Assignment
Return, unchanged, the lines of the material between the line holding "What is the" and the line holding "What are all", inclusive, and leave out the pictures.

Records for this task
■ ■ ■ ■

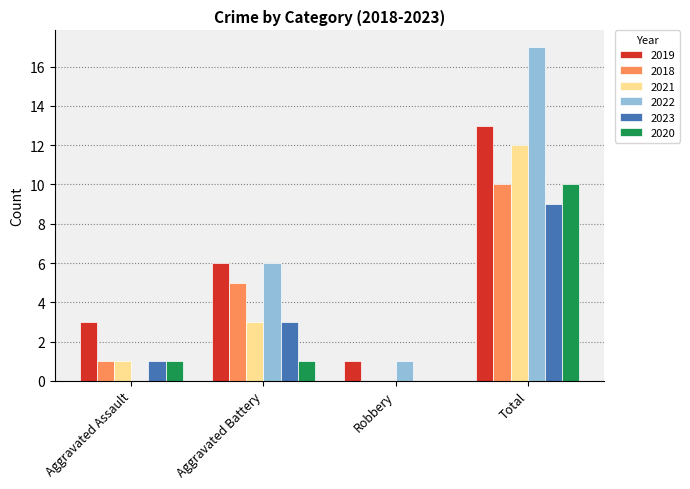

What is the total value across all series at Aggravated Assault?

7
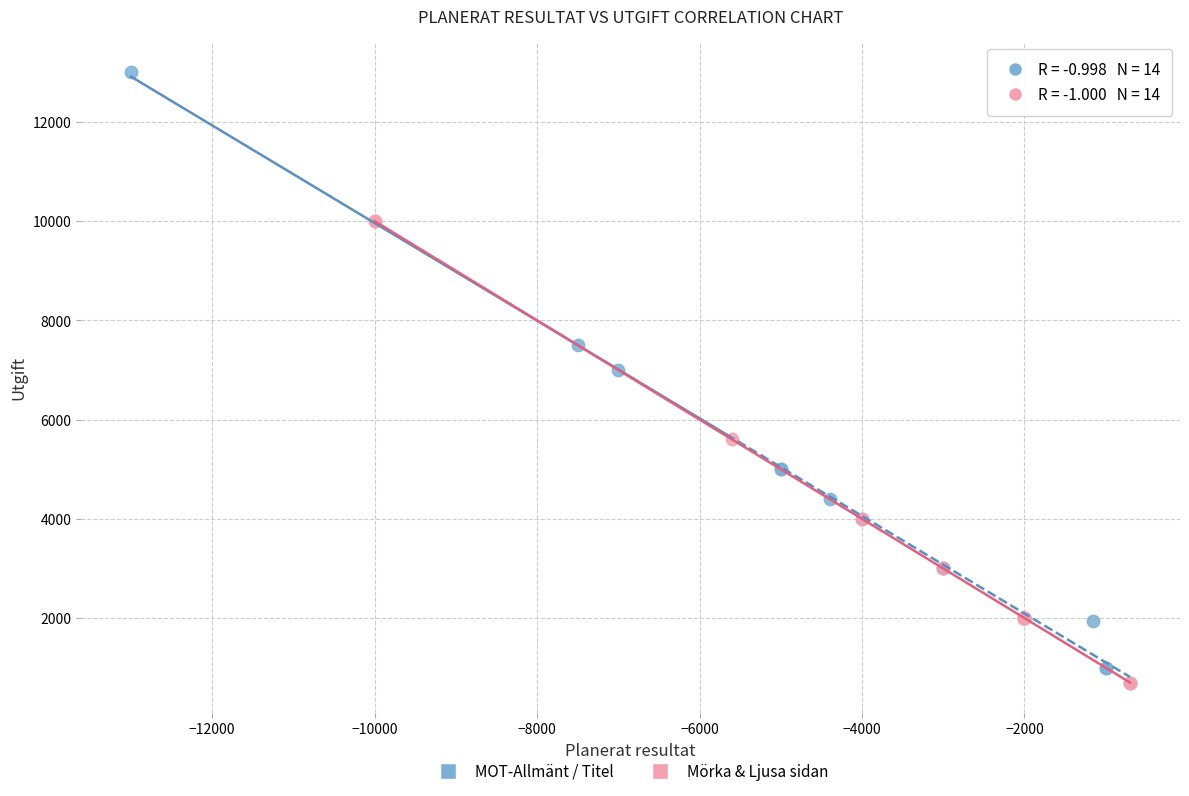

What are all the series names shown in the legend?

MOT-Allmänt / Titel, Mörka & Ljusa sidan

■ ■ ■ ■

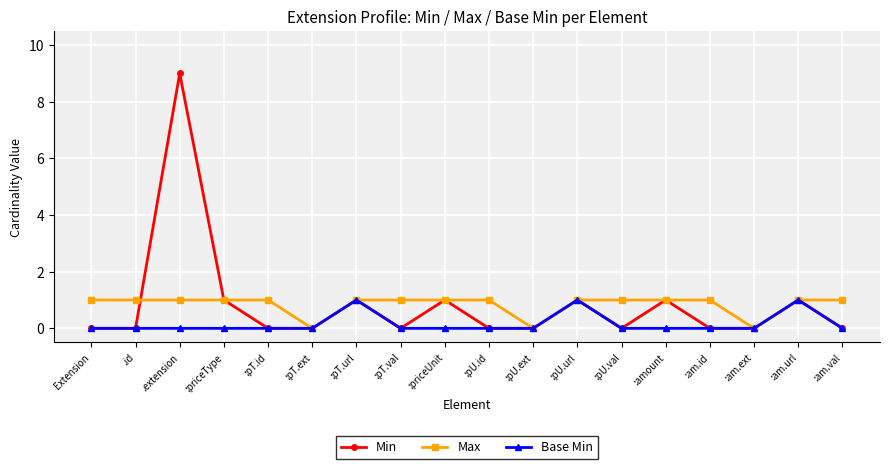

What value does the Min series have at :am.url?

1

■ ■ ■ ■

Exercise answer
What is the total value across all series at Aggravated Assault?

7

What are all the series names shown in the legend?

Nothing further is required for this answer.